» PROBLEM DESCRIPTION
In the material below, update the lines between the one containing "## Getting Started" and the one containing "cors and dotenv", inclusive, by replacing "heroku" with "Heroku" and leaving everything else unchanged. Give only those lines.

══════════════════════════════

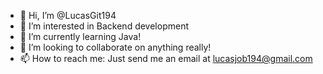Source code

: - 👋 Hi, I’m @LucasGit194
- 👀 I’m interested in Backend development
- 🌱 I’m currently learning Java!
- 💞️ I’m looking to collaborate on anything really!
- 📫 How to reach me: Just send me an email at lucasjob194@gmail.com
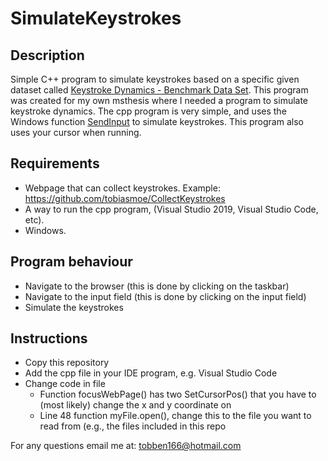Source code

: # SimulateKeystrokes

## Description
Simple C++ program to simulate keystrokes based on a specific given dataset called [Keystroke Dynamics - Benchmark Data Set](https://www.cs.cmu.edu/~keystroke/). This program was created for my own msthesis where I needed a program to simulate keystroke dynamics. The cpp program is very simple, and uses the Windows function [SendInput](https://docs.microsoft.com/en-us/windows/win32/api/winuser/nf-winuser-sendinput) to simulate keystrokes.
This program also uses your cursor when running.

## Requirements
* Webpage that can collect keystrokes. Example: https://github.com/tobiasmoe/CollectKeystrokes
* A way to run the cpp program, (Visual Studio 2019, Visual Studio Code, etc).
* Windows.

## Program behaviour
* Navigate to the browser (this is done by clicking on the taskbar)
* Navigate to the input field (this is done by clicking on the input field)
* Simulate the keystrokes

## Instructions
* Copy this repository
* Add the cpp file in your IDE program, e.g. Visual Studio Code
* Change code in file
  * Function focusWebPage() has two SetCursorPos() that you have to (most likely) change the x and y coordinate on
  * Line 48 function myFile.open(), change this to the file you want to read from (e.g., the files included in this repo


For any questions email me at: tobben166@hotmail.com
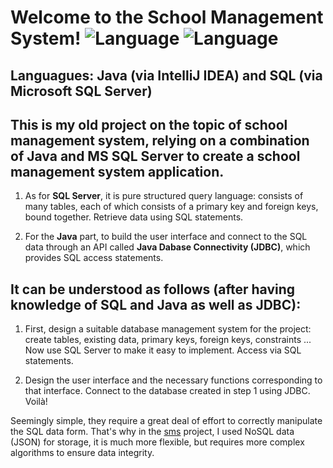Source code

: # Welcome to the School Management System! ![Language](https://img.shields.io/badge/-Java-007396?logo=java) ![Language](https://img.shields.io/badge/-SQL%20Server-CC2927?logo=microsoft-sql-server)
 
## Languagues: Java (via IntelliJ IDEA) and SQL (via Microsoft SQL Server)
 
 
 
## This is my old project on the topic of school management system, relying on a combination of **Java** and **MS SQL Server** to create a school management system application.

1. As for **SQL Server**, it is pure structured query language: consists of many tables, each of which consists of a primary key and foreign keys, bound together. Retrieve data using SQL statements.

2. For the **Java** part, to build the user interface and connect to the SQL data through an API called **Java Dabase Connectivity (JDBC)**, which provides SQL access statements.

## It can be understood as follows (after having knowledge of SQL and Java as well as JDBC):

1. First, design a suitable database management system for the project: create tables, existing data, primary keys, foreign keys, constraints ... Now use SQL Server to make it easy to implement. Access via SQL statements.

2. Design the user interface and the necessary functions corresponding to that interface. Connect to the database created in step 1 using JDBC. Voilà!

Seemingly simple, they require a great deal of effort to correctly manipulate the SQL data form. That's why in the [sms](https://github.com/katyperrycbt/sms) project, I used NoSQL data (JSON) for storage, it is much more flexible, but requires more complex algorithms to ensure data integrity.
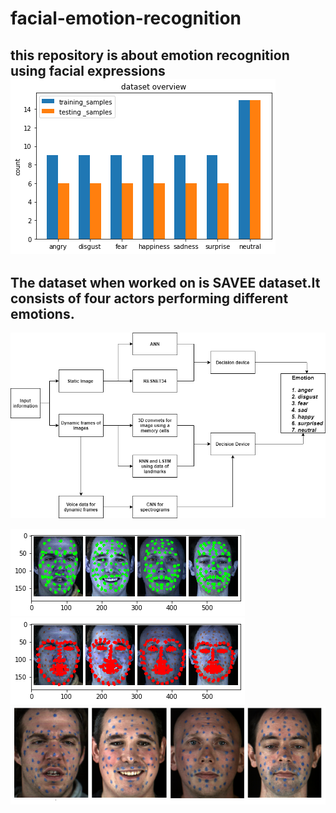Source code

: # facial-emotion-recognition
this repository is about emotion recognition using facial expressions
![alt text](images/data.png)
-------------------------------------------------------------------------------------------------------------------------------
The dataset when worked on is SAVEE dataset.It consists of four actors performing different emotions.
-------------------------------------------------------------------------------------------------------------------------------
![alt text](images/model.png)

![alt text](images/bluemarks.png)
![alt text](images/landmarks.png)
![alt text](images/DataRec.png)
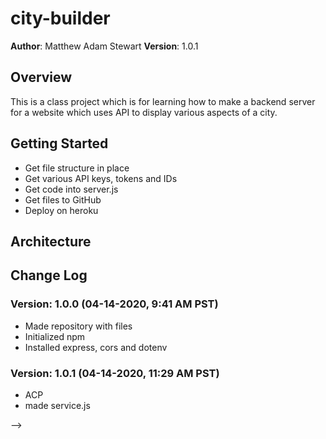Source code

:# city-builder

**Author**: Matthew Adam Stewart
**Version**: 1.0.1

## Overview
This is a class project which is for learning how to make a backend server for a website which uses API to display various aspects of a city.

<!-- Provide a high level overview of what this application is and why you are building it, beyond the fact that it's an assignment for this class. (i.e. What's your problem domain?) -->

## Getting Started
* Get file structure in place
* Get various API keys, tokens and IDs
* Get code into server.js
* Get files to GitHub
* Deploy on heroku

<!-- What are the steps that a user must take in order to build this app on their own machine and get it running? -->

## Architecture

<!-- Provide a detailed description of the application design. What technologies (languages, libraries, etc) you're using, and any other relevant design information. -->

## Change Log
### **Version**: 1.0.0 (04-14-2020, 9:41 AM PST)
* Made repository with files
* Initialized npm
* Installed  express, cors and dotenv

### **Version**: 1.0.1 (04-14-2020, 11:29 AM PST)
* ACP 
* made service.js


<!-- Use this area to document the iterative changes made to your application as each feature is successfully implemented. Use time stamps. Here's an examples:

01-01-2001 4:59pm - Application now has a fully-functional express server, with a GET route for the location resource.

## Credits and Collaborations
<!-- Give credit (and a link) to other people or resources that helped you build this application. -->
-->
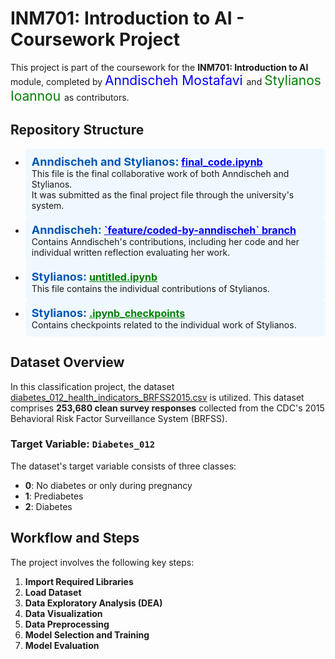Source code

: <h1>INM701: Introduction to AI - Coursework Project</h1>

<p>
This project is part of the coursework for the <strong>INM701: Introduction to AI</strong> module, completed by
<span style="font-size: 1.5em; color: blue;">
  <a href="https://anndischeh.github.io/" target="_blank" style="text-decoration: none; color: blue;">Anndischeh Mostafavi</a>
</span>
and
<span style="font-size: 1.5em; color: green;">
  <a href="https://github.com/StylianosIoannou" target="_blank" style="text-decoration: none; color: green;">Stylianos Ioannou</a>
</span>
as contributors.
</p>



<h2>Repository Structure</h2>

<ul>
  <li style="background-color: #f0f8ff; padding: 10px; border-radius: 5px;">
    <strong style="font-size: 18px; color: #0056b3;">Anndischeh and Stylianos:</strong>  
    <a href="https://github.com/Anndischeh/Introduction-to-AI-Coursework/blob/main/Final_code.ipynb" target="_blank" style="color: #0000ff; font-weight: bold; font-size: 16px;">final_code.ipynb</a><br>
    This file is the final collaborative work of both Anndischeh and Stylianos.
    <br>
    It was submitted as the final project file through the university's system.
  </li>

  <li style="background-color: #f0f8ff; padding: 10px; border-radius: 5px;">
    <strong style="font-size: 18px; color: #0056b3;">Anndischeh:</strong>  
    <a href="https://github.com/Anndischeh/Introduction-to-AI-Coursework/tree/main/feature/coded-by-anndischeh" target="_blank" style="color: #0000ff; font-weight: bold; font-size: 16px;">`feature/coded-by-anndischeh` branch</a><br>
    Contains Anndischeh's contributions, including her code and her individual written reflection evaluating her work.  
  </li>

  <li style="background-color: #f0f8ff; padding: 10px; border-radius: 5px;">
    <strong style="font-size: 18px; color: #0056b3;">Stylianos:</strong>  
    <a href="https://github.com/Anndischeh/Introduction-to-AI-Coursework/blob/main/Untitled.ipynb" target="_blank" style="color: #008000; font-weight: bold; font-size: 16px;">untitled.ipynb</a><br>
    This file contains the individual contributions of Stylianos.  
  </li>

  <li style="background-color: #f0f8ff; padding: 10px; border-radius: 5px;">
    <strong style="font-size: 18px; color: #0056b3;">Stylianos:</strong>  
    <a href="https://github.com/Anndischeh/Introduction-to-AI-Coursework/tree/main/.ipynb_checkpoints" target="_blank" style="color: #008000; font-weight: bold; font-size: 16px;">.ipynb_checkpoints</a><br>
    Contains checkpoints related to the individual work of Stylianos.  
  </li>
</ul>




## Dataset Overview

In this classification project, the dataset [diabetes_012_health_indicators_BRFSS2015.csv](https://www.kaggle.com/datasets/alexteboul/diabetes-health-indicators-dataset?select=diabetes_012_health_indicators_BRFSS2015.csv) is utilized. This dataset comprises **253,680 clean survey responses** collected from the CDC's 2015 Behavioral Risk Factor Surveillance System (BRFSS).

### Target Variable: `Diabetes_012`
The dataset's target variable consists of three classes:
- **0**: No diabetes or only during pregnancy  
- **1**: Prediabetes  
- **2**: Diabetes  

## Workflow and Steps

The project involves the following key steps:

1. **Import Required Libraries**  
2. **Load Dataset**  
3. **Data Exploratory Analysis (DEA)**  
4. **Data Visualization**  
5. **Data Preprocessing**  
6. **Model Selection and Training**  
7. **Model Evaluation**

══════════════════════════════

» RESPONSE AREA
## Getting Started
* Get file structure in place
* Get various API keys, tokens and IDs
* Get code into server.js
* Get files to GitHub
* Deploy on Heroku

<!-- What are the steps that a user must take in order to build this app on their own machine and get it running? -->

## Architecture

<!-- Provide a detailed description of the application design. What technologies (languages, libraries, etc) you're using, and any other relevant design information. -->

## Change Log
### **Version**: 1.0.0 (04-14-2020, 9:41 AM PST)
* Made repository with files
* Initialized npm
* Installed  express, cors and dotenv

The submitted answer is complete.